本書は、2018年に、日本エッセイスト・クラブ賞、石橋湛山賞、山本平八賞、大川出版賞を、2019年にはビジネス書大賞など、数々の賞を受賞した。AIに関するあいまいだった私の理解をすっきりさせてくれた著作で、今後、座右において何度か読み直したい一冊となった。
著者の新井紀子氏は数学者で、国立情報学研究所社会共有知研究センター長ではあるが、人工知能が専門ではない。
彼女の主張は明快だ。
「AIが神になる?」・・・なりません。
「AIが人類を滅ぼす?」・・・滅ぼしません。
「シンギラリティ―が到来する?」・・・到来しません。
これらを主張する論拠も明快だ。
「AIがコンピュータ上で実現されるソフトである限り、人間の知的活動すべてが数式で表現出来なければ、AIが人間に取って代わることはない」。コンピュータが行っている極小・最終計算は四則演算であることを踏まえての論理。
彼女は2011年に始まった「ロボットは東大に入れるか」という人工知能プロジェクト(我が子の様に育てた、東大合格を目指す通称“東ロボくん”)と、それに並行して行った日本人の読解力についての、大掛かりな調査・分析から、AIをめぐる未来を以下のように予測・要約する。

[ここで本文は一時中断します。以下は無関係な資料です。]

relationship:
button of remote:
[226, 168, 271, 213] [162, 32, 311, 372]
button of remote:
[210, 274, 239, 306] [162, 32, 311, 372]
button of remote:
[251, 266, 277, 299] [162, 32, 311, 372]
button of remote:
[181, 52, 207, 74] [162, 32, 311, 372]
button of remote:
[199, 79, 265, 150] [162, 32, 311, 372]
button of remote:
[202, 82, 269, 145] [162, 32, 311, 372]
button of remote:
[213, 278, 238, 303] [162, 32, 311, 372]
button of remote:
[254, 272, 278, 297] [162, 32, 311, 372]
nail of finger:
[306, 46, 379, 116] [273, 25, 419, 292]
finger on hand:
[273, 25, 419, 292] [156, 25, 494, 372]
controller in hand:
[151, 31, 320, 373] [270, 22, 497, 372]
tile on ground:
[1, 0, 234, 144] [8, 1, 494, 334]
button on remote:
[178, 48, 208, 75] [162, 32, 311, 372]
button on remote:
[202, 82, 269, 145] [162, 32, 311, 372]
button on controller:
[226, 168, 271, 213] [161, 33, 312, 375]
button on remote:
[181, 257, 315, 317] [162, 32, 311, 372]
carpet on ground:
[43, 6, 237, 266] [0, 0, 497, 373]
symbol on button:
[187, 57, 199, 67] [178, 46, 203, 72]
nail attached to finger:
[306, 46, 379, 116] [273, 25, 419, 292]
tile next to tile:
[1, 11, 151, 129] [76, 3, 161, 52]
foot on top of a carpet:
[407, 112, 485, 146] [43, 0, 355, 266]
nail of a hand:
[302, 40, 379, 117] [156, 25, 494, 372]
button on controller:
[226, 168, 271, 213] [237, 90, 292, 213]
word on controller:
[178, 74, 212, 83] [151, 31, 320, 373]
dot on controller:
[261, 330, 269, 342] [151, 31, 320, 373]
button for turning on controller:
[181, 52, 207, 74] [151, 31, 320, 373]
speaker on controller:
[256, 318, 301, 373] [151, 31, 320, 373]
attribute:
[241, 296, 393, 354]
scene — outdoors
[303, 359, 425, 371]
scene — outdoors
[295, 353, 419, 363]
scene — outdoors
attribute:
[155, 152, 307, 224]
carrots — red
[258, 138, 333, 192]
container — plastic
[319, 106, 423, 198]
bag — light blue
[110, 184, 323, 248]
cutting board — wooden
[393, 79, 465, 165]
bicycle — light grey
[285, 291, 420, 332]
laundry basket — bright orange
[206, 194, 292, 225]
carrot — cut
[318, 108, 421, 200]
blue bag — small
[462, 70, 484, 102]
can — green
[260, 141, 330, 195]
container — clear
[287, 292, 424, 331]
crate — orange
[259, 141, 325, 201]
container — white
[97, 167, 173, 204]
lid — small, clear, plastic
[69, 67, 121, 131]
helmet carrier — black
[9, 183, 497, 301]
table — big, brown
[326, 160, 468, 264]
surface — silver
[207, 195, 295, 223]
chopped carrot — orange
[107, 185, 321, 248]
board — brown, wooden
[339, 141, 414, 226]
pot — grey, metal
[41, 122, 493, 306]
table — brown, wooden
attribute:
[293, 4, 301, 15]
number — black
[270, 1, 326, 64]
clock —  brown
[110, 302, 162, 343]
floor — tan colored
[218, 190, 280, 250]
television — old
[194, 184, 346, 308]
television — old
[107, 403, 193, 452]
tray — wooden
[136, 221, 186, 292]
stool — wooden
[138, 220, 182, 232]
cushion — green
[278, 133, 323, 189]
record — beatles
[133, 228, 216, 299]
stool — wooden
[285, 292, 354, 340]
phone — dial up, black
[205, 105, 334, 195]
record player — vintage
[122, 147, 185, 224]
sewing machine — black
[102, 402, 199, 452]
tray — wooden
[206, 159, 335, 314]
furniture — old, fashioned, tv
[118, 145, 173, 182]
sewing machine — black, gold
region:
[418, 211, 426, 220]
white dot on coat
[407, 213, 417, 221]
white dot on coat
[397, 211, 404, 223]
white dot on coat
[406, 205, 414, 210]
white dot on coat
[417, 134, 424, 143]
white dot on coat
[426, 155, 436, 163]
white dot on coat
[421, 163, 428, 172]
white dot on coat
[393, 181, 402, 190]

「AIが人間のすべての仕事を奪ってしまうような未来は来ないが、人間の多くの仕事がAIに代替される社会はすごそこに迫っている」と。その論拠が次の(1)~(2)
(1)“東ロボくん”について。
2016年に偏差値57.1に到達。この数値は東大には合格できないが、国公立大やMARCH(明治・青山・立教・中央・法政の略)レベルの有名大学には合格できる数値だ。だが、“東ロボくん”は偏差値65を超えることは不可能だと考えられるに至った。“東ロボくん”に代表されるAIは東大には合格出来ないが、多くの人間にとって強力過ぎるライバルであることを示している。
(実はこのプロジェクト関係者は、近い将来の東大に合格するAIは実現できないと予測していた。多くの人と共に鋭意努力したが、予想通りとなりこのプロジェクトは既に終了した)
(2)RSTの開発・実施。
新井氏たちは、基礎的読解力を調査する為のRST(リーディング・スキル・テスト)を開発し、全国2万5000人を対象に、基礎的読解力調査を実施した。その結果と分析から、明らかになったことは、日本の中高生の多くは、中学校の歴史や理科の教科書程度の文章を正確に理解できない、ということだった。これは驚くべき事実だ。
(3)近未来予測
(1)や(2)の状況下、多くの仕事がAIに代替されても、AIが代替できない仕事が生まれる可能性はある。しかし、たとえ新たな仕事が生まれたとしても、その仕事がAIで仕事を失った勤労者の新たな仕事にならない。AIでは対処できない新しい仕事は、多くの人間にとって苦手な仕事である可能性が非常に高い。
RSTの全国調査で明らかになったことは、中高生のみならず日本人の決定的な教科書読解力の不足。読解力こそ、AIが最も苦手とする分野。しかし日本人の多くがAIに対して優位に立てるはずの読解力で、十分な能力を身に付けていない。多くの失業者が生まれる可能性が大きい。
(4)実施したいこと。
このような状況下、新井氏が目指していることは「中学1年生人全員にRSTを実施し、読解の隔たりや不足を科学的に診断することで、中学卒業までに全員が教科書を読めるようにして卒業させること」と書いた。